Error when using @distributed for on cluster with multiple nodes

I have a code with some simple @sync @distributed for loops. It works fine when I run it on my computer with 4 processors, or on the cluster with 1 node and any number of processors per node.

But when I run it with more than one node, it gives me error:

ERROR: LoadError: On worker 7:
LoadError: peer 8 didn't connect to 7 within 59.99999... seconds

I am only using SharedArray and @distributed for loops. Any suggestions?

It’s hard to say what the issue is without more information. Have you checked that you have successfully launched Julia worker processes on multiple nodes? Just a guess but one potential culprit might be ssh tunneling.

Which version of Julia are you using? Haven’t tried out 1.0 in a multiple machine setting yet but on 0.64 on my research’s group’s cluster, I fail to connect to workers on nodes other than the one hosting the master process using addprocs if I don’t indicate that ssh tunneling is required. E.g. (where tera31 and tera32 are hostnames of two nodes) for me

procs = ["tera31","tera32"]
addprocs(procs)

fails but

addprocs(procs,tunnel=true)

works. If you’re in an environment where it takes a long time for the connections with remote workers to be established for whatever reason, you can also try setting the JULIA_WORKER_TIMEOUT environment variable on the master process before calling addprocs.
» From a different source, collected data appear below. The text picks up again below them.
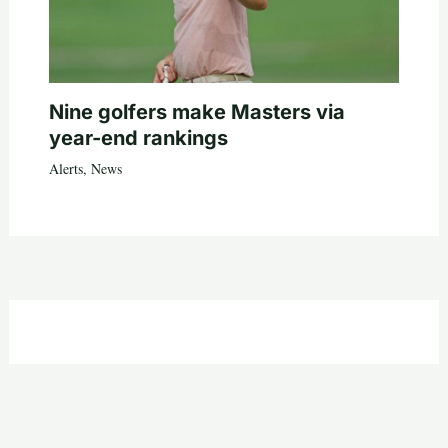
Nine golfers make Masters via
year-end rankings
Alerts
,
News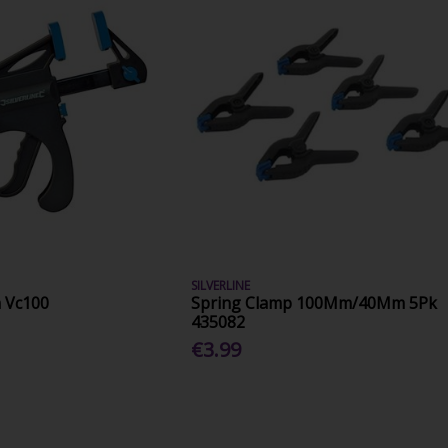
SILVERLINE
 Vc100
Spring Clamp 100Mm/40Mm 5Pk
435082
€3.99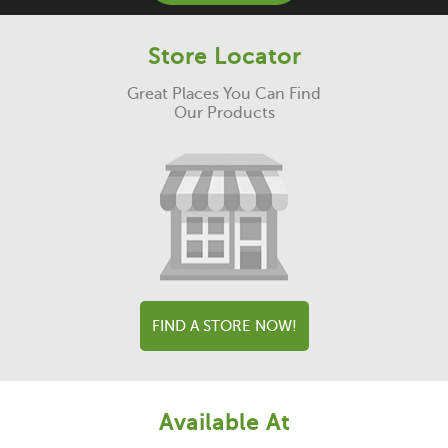
Store Locator
Great Places You Can Find
Our Products
FIND A STORE NOW!
Available At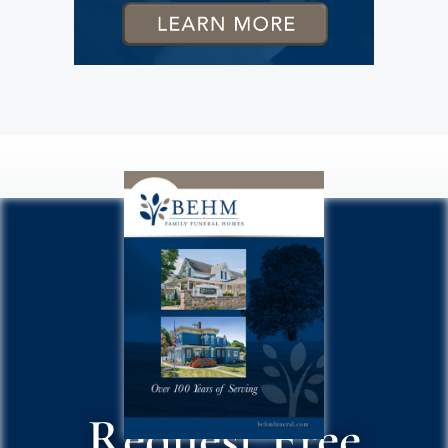
Request Free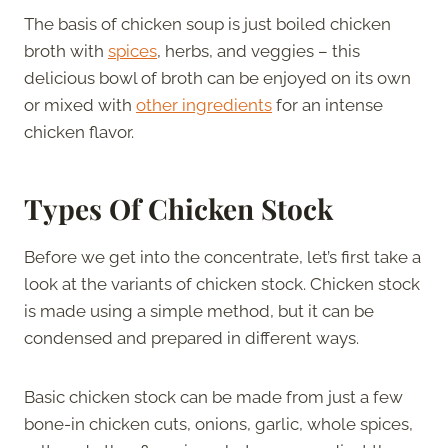
The basis of chicken soup is just boiled chicken
broth with
spices
, herbs, and veggies – this
delicious bowl of broth can be enjoyed on its own
or mixed with
other ingredients
for an intense
chicken flavor.
Types Of Chicken Stock
Before we get into the concentrate, let’s first take a
look at the variants of chicken stock. Chicken stock
is made using a simple method, but it can be
condensed and prepared in different ways.
Basic chicken stock can be made from just a few
bone-in chicken cuts, onions, garlic, whole spices,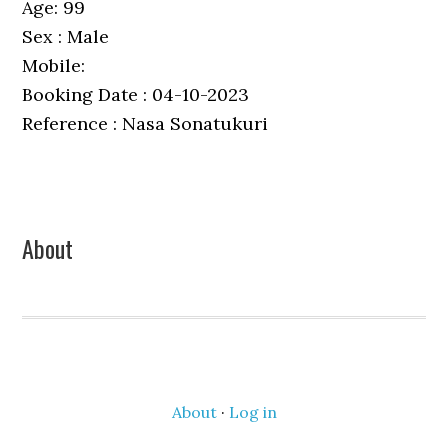
Age: 99
Sex : Male
Mobile:
Booking Date : 04-10-2023
Reference : Nasa Sonatukuri
Primary
About
Sidebar
About
·
Log in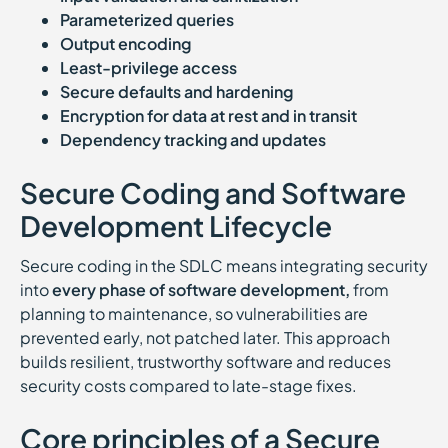
Parameterized queries
Output encoding
Least-privilege access
Secure defaults and hardening
Encryption for data at rest and in transit
Dependency tracking and updates
Secure Coding and Software
Development Lifecycle
Secure coding in the SDLC means integrating security
into
every phase of software development,
from
planning to maintenance, so vulnerabilities are
prevented early, not patched later. This approach
builds resilient, trustworthy software and reduces
security costs compared to late-stage fixes.
Core principles of a Secure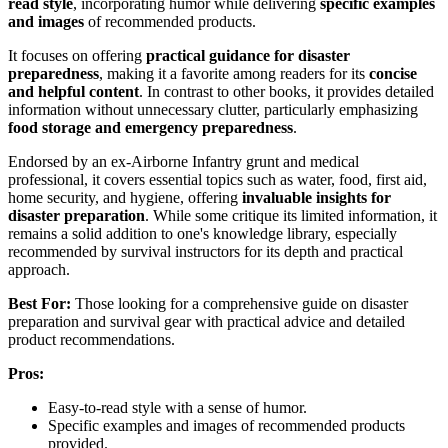
read style
, incorporating humor while delivering
specific examples
and images
of recommended products.
It focuses on offering
practical guidance for disaster
preparedness
, making it a favorite among readers for its
concise
and helpful content
. In contrast to other books, it provides detailed
information without unnecessary clutter, particularly emphasizing
food storage and emergency preparedness
.
Endorsed by an ex-Airborne Infantry grunt and medical
professional, it covers essential topics such as water, food, first aid,
home security, and hygiene, offering
invaluable insights for
disaster preparation
. While some critique its limited information, it
remains a solid addition to one's knowledge library, especially
recommended by survival instructors for its depth and practical
approach.
Best For:
Those looking for a comprehensive guide on disaster
preparation and survival gear with practical advice and detailed
product recommendations.
Pros:
Easy-to-read style with a sense of humor.
Specific examples and images of recommended products
provided.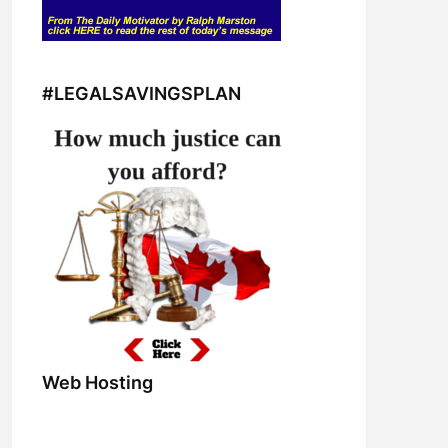
#LEGALSAVINGSPLAN
Web Hosting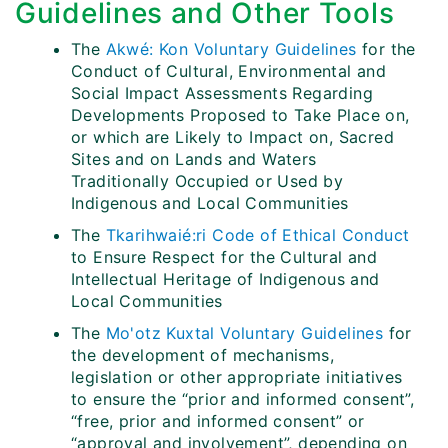
Guidelines and Other Tools
The
Akwé: Kon Voluntary Guidelines
for the
Conduct of Cultural, Environmental and
Social Impact Assessments Regarding
Developments Proposed to Take Place on,
or which are Likely to Impact on, Sacred
Sites and on Lands and Waters
Traditionally Occupied or Used by
Indigenous and Local Communities
The
Tkarihwaié:ri Code of Ethical Conduct
to Ensure Respect for the Cultural and
Intellectual Heritage of Indigenous and
Local Communities
The
Mo'otz Kuxtal Voluntary Guidelines
for
the development of mechanisms,
legislation or other appropriate initiatives
to ensure the “prior and informed consent”,
“free, prior and informed consent” or
“approval and involvement”, depending on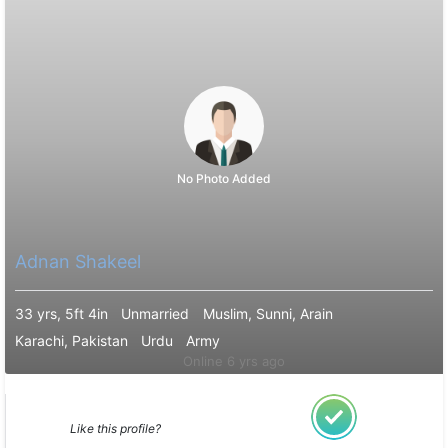
No Photo Added
Adnan Shakeel
33 yrs, 5ft 4in
Unmarried
Muslim, Sunni, Arain
Karachi, Pakistan
Urdu
Army
Online 6 yrs ago
Like this profile?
This will make Julia wait longer before giving up on connecting to workers.

@Pbellive I was just doing

#PBS -l pmem=8gb,nodes=4:ppn=4,walltime=20:00:100 
julia -p 16 run.jl

on my PBS script. I am not adding procs later.

I am using julia1.0.0 but I think you have correctly pointed out my mistake. How do I get the hostnames? I thought the nodes are assigned randomly to my job depending on the availability.

Oh, yes, if you’re using a job management system you’ll have to manage things a bit differently. I’m not familiar with PBS. You might want to checkout the thread:

and also the ClusterManagers package.

I can say that just launching julia via julia -p n for some number n. is meant for launching multiple workers on a single machine. To launch workers on multiple machines you need to launch julia with a machine file. This post has an example of how to do that with PBS. That’s about all I know. If that doesn’t get you going I would look around for more resources on/ask for help with getting Julia working with cluster job schedulers.

Cheers, Patrick

1 Like

awesome, thanks! I”ll check that out.